_WORK ORDER_.
Please return every line below that contains the string "constructs".
+++
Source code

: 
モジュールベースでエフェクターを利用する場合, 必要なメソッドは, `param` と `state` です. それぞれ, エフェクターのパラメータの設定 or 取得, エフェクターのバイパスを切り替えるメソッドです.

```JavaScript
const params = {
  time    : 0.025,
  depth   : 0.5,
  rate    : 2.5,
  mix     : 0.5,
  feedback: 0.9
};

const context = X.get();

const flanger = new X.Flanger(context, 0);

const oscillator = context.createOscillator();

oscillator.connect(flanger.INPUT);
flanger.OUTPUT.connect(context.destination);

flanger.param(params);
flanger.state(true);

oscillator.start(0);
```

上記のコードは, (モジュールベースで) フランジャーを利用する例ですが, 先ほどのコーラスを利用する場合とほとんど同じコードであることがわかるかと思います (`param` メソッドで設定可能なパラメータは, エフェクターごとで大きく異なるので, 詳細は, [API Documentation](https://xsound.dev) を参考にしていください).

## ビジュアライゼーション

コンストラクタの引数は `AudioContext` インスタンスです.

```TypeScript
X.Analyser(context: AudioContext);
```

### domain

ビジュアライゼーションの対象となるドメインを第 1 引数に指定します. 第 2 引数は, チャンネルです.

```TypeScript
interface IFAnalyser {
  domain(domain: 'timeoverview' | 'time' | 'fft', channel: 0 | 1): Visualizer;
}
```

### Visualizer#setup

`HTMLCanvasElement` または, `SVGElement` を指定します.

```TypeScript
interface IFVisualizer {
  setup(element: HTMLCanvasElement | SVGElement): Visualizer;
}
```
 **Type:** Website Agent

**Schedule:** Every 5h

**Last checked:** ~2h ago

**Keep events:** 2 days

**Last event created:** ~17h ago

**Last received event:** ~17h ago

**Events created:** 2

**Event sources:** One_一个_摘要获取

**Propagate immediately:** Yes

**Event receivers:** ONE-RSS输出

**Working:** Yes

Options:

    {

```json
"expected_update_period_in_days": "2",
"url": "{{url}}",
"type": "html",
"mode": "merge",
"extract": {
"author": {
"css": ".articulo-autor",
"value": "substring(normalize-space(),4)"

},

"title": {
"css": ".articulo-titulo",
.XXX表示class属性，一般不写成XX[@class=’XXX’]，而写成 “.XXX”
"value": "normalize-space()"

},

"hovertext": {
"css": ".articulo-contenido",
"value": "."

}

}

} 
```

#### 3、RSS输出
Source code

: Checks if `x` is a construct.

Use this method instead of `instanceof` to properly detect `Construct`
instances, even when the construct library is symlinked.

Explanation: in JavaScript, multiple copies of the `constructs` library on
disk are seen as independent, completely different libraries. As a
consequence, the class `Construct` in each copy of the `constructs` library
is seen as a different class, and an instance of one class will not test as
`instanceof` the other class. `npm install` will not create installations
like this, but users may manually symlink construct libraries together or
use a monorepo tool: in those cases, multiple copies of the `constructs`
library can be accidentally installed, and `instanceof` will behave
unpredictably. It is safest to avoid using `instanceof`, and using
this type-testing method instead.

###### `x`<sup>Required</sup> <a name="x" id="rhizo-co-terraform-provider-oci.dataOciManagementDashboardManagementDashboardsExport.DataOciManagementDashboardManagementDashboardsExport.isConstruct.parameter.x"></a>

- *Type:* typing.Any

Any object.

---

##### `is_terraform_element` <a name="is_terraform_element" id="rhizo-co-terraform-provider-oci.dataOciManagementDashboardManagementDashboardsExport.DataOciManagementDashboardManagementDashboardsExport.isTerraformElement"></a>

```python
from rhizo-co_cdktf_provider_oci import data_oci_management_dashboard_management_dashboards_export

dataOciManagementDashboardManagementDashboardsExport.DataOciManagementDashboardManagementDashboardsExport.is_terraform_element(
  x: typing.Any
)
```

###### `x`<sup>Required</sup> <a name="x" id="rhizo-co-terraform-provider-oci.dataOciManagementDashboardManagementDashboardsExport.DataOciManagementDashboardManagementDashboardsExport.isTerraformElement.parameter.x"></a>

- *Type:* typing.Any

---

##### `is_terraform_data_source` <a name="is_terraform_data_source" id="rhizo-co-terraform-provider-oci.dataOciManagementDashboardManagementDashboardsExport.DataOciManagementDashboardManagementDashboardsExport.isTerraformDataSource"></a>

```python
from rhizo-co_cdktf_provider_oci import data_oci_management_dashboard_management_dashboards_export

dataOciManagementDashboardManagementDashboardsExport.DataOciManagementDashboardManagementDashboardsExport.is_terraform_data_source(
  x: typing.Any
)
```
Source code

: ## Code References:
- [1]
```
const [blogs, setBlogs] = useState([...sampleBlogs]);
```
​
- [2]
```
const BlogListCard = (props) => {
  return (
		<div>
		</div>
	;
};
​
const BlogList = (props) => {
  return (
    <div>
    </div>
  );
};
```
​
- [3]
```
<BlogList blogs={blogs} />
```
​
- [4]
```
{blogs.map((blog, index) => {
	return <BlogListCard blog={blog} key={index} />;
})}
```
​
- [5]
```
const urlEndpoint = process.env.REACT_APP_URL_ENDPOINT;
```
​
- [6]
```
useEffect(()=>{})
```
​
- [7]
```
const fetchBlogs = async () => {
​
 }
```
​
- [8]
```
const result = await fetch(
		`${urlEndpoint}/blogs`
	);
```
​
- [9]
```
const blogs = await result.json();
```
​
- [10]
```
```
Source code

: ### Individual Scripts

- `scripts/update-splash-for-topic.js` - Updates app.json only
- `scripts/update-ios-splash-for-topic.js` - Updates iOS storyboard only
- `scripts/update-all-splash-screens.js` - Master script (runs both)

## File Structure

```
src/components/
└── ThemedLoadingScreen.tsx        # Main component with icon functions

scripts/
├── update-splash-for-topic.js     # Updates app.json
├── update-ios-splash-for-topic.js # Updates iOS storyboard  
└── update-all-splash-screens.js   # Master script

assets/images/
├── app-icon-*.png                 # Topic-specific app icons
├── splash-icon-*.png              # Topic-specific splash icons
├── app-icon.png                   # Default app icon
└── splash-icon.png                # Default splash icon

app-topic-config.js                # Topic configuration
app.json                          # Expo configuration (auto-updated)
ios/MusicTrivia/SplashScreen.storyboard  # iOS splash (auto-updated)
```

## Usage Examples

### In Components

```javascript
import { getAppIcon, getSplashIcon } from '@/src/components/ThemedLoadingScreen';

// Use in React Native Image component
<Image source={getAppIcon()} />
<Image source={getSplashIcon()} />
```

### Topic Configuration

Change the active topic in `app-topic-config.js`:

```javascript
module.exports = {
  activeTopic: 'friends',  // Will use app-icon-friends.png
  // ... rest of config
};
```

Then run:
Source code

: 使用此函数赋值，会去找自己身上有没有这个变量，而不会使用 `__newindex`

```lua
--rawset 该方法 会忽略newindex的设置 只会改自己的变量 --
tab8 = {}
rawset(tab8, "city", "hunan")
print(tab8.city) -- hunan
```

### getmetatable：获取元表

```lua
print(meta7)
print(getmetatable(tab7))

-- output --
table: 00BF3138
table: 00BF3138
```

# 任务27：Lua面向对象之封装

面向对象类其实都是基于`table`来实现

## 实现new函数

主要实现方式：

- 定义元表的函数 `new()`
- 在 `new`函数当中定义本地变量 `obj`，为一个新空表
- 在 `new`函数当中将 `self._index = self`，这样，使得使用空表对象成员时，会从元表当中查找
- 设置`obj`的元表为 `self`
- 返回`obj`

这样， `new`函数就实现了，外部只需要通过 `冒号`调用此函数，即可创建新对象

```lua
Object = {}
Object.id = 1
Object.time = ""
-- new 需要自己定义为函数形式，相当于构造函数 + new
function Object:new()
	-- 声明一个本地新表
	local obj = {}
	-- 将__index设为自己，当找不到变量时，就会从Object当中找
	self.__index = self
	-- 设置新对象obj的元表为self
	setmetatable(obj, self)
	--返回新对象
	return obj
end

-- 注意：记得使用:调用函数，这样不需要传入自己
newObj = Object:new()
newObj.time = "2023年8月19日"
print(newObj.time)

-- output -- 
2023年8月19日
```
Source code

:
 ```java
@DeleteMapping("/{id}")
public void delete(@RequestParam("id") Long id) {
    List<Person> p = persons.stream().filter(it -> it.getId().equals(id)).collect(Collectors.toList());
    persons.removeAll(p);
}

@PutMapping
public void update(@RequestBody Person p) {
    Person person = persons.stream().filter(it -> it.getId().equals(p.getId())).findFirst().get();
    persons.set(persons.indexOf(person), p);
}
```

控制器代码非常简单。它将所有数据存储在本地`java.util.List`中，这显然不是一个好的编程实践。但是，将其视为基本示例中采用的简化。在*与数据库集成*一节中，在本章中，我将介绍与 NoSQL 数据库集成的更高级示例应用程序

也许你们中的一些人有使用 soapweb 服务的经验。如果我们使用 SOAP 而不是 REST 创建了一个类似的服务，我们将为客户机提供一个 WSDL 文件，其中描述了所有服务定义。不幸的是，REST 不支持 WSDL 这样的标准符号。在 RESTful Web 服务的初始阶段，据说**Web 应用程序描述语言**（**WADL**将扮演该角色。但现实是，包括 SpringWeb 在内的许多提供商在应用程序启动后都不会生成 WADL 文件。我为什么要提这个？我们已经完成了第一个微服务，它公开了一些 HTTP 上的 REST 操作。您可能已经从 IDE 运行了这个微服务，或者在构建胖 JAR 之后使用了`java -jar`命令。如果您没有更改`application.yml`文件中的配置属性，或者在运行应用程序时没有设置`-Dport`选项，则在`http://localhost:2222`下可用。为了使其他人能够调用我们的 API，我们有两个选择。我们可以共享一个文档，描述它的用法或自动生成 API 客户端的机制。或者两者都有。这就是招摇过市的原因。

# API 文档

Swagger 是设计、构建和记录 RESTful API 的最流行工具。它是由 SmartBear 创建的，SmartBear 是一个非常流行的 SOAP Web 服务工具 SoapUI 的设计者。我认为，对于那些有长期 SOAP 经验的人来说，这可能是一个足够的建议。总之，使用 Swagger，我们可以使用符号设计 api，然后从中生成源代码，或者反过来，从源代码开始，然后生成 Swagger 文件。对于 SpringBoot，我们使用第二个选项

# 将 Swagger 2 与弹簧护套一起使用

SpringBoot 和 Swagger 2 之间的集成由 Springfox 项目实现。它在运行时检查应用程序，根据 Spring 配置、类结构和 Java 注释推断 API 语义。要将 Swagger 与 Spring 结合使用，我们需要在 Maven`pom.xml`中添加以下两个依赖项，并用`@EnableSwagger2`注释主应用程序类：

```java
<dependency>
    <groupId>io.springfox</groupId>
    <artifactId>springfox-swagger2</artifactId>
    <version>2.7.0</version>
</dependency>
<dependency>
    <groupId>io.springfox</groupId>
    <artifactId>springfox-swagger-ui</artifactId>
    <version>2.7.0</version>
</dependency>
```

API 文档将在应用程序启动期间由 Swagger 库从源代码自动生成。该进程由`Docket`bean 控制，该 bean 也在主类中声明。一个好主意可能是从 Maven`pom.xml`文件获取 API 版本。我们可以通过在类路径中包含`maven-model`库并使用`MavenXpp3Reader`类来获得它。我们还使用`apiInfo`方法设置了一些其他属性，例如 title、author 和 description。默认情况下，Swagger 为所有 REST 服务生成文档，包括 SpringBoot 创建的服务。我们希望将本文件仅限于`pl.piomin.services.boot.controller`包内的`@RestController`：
+++
_RESPONSE_.
Explanation: in JavaScript, multiple copies of the `constructs` library on
consequence, the class `Construct` in each copy of the `constructs` library
use a monorepo tool: in those cases, multiple copies of the `constructs`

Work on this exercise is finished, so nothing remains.